Pina features the work of the late German choreographer Pina Bausch captured in captivating 3-D.
Courtesy Photo

On the list of any major artists deserving of a filmic tribute that’s more impressionistic and idea-filled, rather than fact-filled and locked into the rules of the biopic, the late, great German choreographer Pina Bausch ranks highly. And that’s just what German director Wim Wenders has pulled off with Pina, his bedazzling film “for” Bausch, who died in 2009, during the production of this film. While we may, in fact, wish for more details about Bausch, especially given this rare public forum for a legend from the relatively esoteric world of dance, we have to admire the filmmaker’s insistence on looking mainly at the art and not the artist. But an implicit point of Pina is that the artist’s exploratory spirit emerges through the art.

Wenders, who has done his finest work in years here, has also made a bold artistic argument for the expressive power of 3-D, alongside Martin Scorsese with his multidimensional Hugo. Dances and dancers come alive and interact with cinematographer Hélène Louvart’s engaging visualizing of Bausch’s visions, both onstage and out in the “outside” world, blurring the boundary of art and life quite nicely.

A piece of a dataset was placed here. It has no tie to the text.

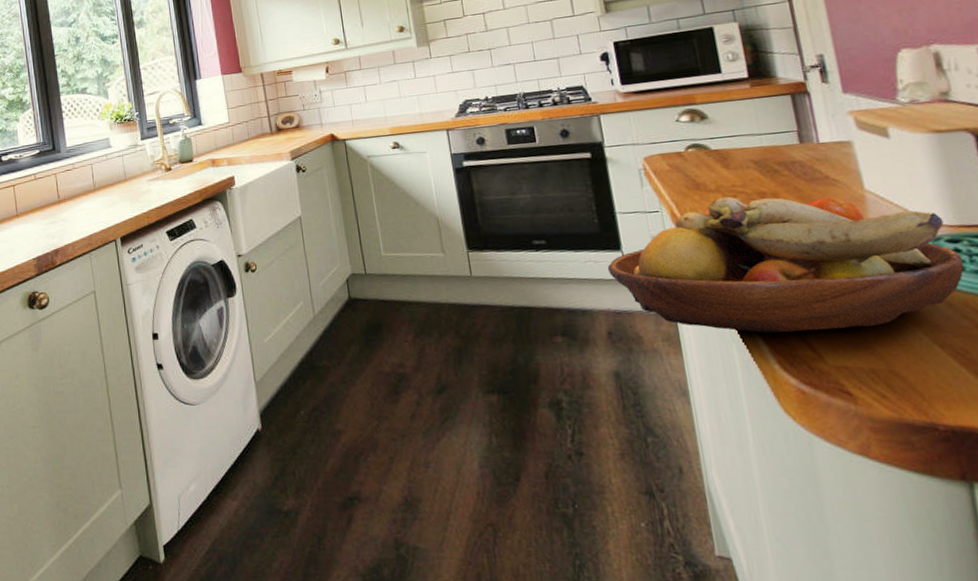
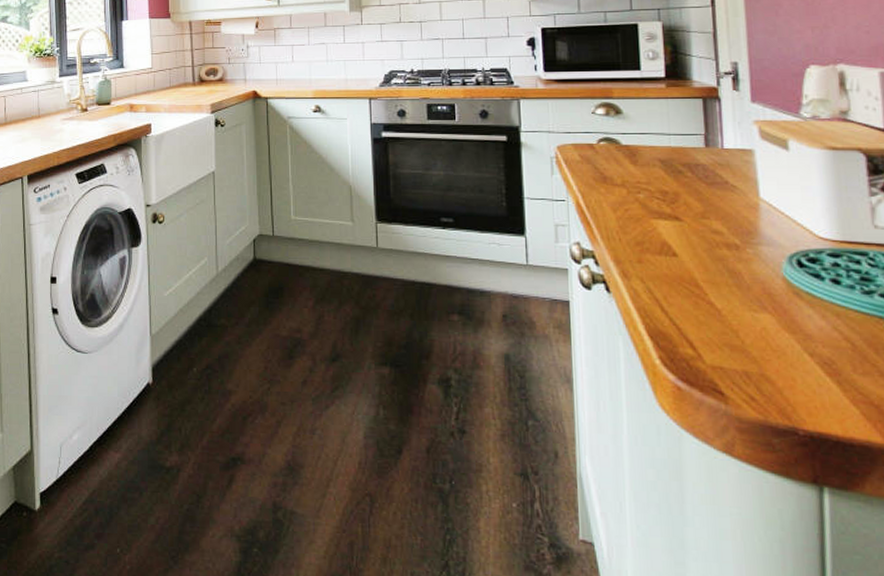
fruit bowl: present [607,196,964,333] -> none [509,192,841,330]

It begins powerfully, with Bausch’s striking invention for Stravinsky’s Le sacre du printemps for dancers on a dirt-filled stage, blending modernity and ritualism in a stunning way. (Unfortunately, from a musical angle, starting with Stravinsky’s masterpiece leaves the soundtrack with nowhere to go but down, and the musical aspect tends to be decorative and shallow, in stark contrast to the ripe creativity of the dance.) Dancers do their elegant and primal work on elevated trains and on the streets of Bausch’s home base of Wuppertal, Germany, and bring aesthetics into nature, while investigating the choreographer’s interest in bringing essential nature into her art. The film also showcases individual members of the legendary Bausch troupe, who offer testimonials to the visionary pulling the strings and devising the choreographic contexts.

Overall, Wenders’s Pina is a stirring piece of work, befitting an obsessive iconoclast whose maxim could be applied to her own artistic voice and other matters of art and living: “Dance, dance. Otherwise, we are lost.”